Additionally, there is potential for this strategy to expand into staple e-commerce like electronics and beauty products. Convenience customers could include ‘park deliveries’, focusing on delivering to outdoor spaces or communal areas. However, this type of customer has so far had a more negligible impact than expected.

Take on the weekly shop

Some of the leading Q-Commerce names (like Gorillas, Getir, Flink) are already betting on consumer behaviour, tending toward bigger basket sizes bought at a higher frequency. That will ultimately reduce the need for a regular supermarket shop. 

They aid this goal by differentiating their product selection through a range of unique items, which they achieve through partnerships with local bakeries, butchers and artisan ice cream brands. For example, Gorillas report that 20% of its stock comes from local products such as breweries, coffee roasters, and chocolate brands. That said, taking on the weekly shop remains a longer-term aspiration and is not yet reflected in the current basket sizes.

The Fight for Market Share

Interestingly, it appears there isn’t currently any real brand loyalty, so market share is there to be taken at pace. Q-Commerce companies will need to offer a balance of product selection, service and price to drive long term success. Which presents a genuine business opportunity for differentiation and brand equity creation. 

Any Q-Commerce provider looking to implement an effective growth strategy will find that using data to do so is vital. When a company manages to use that data effectively and build a complete understanding of its consumers, they will stand a genuine chance of being a market leader.  

A Future in Q-Commerce

When looking to the future of Q-Commerce, we see clear opportunities taking shape. One is the effective use of automatic suggestion engines. Effective use of automatic suggestion engines that are fully optimised can provide more control over the marketing and promotion of a company’s products within Q-Commerce. The development and maturation of these engines, which are only currently lightly implemented, will be a crucial tool in driving growth and success over the competition. 

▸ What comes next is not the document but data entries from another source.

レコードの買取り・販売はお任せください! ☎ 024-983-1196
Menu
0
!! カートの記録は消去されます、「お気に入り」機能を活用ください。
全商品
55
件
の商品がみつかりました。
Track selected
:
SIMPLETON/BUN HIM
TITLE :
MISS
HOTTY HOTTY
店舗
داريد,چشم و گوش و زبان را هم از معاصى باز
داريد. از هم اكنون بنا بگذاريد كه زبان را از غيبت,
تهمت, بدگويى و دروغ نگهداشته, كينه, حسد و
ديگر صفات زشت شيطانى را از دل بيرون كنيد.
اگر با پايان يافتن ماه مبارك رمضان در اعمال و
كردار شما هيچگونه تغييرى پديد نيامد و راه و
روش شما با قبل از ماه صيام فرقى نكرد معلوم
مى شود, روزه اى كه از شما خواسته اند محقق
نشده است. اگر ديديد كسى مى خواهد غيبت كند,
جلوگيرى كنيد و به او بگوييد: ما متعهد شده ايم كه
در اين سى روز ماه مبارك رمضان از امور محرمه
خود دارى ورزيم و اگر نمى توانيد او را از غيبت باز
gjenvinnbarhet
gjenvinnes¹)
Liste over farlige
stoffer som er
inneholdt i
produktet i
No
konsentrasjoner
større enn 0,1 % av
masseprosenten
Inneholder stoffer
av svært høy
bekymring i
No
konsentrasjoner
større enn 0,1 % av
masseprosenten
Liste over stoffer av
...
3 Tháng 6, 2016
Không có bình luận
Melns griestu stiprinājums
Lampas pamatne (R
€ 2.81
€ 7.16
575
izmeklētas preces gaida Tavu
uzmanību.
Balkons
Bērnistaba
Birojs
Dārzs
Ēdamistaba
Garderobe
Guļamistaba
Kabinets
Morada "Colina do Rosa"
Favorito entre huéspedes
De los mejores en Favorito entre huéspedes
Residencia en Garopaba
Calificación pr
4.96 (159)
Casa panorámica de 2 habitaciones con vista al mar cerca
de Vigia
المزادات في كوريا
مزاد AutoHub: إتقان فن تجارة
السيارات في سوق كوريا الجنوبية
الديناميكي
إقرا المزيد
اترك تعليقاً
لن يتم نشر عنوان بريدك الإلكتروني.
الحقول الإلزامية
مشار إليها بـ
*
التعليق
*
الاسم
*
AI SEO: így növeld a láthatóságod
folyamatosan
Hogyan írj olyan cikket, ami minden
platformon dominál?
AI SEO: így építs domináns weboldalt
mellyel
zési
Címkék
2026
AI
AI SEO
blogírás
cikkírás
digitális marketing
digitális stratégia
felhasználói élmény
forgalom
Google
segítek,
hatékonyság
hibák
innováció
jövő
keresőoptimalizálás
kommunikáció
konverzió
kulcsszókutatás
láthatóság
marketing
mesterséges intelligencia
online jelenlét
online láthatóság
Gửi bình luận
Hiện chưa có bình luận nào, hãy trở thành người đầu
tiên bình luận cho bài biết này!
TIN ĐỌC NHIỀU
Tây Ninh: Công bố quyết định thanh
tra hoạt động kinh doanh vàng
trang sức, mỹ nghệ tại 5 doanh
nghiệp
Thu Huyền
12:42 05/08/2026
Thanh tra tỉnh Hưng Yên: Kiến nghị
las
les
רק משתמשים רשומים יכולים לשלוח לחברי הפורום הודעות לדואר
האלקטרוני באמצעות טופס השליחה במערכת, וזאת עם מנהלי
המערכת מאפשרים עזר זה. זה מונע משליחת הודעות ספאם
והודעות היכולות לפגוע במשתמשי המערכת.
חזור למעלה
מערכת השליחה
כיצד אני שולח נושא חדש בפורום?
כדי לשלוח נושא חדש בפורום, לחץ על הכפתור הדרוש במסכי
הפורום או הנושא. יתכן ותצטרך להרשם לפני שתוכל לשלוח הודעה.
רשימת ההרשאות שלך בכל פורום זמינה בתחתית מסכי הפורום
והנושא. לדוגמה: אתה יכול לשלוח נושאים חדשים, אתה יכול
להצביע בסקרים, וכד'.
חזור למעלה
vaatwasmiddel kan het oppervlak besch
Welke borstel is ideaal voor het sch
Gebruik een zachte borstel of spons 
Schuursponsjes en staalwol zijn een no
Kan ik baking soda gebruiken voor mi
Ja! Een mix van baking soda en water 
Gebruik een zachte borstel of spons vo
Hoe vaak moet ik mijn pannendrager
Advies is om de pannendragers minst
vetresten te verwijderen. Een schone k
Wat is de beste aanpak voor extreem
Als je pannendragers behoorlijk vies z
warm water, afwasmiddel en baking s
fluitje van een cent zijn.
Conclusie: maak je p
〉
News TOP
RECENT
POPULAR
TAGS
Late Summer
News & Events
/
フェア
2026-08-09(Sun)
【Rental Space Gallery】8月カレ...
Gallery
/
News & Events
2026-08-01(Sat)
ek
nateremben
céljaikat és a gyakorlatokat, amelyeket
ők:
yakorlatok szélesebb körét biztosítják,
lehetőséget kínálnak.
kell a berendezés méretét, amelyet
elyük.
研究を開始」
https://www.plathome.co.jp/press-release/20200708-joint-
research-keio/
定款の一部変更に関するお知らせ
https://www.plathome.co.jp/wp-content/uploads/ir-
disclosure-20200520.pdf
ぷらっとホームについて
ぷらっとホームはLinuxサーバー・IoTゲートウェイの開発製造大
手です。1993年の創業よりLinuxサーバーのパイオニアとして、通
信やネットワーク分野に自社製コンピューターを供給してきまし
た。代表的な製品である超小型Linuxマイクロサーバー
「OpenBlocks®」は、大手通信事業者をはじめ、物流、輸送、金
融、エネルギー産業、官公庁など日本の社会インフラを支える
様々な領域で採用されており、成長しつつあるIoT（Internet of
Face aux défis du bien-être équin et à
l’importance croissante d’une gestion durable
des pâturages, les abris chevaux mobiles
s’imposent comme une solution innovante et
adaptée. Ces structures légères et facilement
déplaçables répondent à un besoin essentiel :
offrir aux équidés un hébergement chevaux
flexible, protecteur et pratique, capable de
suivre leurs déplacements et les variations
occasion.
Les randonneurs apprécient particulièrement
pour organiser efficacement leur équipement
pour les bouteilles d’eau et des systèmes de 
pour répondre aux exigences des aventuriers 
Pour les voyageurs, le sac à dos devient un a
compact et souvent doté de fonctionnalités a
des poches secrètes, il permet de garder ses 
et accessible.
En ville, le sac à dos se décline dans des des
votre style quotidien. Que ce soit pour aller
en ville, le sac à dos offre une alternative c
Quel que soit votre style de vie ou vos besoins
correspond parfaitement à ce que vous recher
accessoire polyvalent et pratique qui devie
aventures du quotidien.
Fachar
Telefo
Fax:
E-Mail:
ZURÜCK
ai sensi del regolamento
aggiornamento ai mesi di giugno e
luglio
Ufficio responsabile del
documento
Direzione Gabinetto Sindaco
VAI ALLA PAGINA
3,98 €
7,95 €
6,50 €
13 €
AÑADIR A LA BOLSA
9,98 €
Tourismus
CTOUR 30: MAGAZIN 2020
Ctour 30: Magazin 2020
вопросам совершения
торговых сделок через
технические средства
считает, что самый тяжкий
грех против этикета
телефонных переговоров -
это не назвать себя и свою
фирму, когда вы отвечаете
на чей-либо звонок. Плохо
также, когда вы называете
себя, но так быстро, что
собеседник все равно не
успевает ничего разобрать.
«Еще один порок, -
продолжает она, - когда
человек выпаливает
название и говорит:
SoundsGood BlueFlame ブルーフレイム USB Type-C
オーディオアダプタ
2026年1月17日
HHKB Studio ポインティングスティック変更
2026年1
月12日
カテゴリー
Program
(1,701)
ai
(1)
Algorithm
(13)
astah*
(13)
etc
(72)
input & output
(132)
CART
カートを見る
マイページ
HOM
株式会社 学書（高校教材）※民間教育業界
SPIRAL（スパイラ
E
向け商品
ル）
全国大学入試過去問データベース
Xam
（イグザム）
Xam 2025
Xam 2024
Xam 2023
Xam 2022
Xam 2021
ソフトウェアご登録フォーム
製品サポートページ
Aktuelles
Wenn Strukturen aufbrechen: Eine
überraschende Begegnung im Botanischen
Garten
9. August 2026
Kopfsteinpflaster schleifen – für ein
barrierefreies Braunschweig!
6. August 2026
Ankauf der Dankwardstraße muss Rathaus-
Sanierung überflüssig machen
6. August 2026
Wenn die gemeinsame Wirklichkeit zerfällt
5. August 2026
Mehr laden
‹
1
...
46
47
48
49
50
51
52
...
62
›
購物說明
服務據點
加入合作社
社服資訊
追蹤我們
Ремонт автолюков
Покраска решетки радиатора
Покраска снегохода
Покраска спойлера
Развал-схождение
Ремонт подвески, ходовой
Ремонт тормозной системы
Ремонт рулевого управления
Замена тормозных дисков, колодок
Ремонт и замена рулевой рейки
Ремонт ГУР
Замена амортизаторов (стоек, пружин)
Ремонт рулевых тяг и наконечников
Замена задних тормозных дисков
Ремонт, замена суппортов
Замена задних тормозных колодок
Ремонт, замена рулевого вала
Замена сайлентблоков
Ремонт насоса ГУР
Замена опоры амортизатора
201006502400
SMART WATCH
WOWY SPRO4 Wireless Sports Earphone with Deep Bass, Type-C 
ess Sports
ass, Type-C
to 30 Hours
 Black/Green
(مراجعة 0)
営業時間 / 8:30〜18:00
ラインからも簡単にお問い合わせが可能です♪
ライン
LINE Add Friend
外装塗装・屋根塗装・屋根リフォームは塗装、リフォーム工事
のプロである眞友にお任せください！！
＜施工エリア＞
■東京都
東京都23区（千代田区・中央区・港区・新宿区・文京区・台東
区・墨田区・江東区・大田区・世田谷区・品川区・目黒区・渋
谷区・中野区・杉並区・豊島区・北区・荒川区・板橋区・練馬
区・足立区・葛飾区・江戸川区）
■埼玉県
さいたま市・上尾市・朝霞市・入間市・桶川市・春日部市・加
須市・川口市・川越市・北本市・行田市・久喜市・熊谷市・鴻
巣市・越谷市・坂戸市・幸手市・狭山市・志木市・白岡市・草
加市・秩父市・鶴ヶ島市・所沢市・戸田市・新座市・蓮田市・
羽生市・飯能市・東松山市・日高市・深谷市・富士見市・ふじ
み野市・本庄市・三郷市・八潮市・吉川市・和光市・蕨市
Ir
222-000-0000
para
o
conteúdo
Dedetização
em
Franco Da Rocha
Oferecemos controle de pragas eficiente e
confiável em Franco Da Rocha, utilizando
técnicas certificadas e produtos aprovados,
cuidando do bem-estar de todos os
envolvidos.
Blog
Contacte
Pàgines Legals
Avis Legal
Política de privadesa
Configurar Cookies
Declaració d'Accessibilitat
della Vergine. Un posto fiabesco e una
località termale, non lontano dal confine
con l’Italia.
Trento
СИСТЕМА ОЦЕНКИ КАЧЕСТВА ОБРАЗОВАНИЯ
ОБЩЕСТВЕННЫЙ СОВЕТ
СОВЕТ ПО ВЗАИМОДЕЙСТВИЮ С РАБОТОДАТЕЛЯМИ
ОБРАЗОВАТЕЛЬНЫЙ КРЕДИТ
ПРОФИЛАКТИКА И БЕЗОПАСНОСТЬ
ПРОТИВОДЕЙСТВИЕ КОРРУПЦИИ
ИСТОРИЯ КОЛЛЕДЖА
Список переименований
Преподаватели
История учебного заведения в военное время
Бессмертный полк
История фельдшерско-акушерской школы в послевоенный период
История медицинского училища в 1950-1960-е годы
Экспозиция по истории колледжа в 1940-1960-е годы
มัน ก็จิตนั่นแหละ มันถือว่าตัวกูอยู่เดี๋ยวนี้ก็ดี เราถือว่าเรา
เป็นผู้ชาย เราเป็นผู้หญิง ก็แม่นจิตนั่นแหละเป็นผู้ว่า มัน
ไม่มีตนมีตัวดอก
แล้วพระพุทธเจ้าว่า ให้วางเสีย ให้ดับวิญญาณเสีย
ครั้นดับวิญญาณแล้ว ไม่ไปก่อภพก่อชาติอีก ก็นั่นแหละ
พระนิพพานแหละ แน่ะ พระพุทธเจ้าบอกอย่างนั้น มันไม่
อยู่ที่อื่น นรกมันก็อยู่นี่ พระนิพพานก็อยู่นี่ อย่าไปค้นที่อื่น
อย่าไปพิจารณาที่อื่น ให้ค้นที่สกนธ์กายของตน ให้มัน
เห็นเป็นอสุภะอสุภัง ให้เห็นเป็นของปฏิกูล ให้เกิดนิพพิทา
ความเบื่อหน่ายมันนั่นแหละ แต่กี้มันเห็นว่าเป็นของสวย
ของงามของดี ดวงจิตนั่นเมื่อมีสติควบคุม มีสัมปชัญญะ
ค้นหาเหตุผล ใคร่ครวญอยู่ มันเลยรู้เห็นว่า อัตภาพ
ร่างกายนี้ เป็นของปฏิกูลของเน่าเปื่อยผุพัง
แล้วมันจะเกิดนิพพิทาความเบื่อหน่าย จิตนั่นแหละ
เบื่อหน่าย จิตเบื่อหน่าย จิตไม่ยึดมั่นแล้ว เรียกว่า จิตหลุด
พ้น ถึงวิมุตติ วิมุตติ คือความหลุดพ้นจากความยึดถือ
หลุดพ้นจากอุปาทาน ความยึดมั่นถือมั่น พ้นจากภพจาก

The other, and perhaps most important to the future success of Q-Commerce operators, is the prioritisation of data capabilities within these businesses. Whilst most providers have invested early in building out competent data teams they tend to be spread over an extensive set of priorities and operations. These teams then spend most of their time and energy on the high pace of operational support, rather than investing in customer understanding and strategic forecasting. 

The companies that take the time to embed a strong data culture, with a focus on changing their data teams from service to the business to an asset, will be able to effectively use the vast amounts of consumer data they already possess and continue to gather to unearth data-based evidence, enabling them to direct investment more productively.

Whilst it is hard to say who will win the race, one thing is for certain, there will be clear winners and losers, it’s just a matter of time (and data).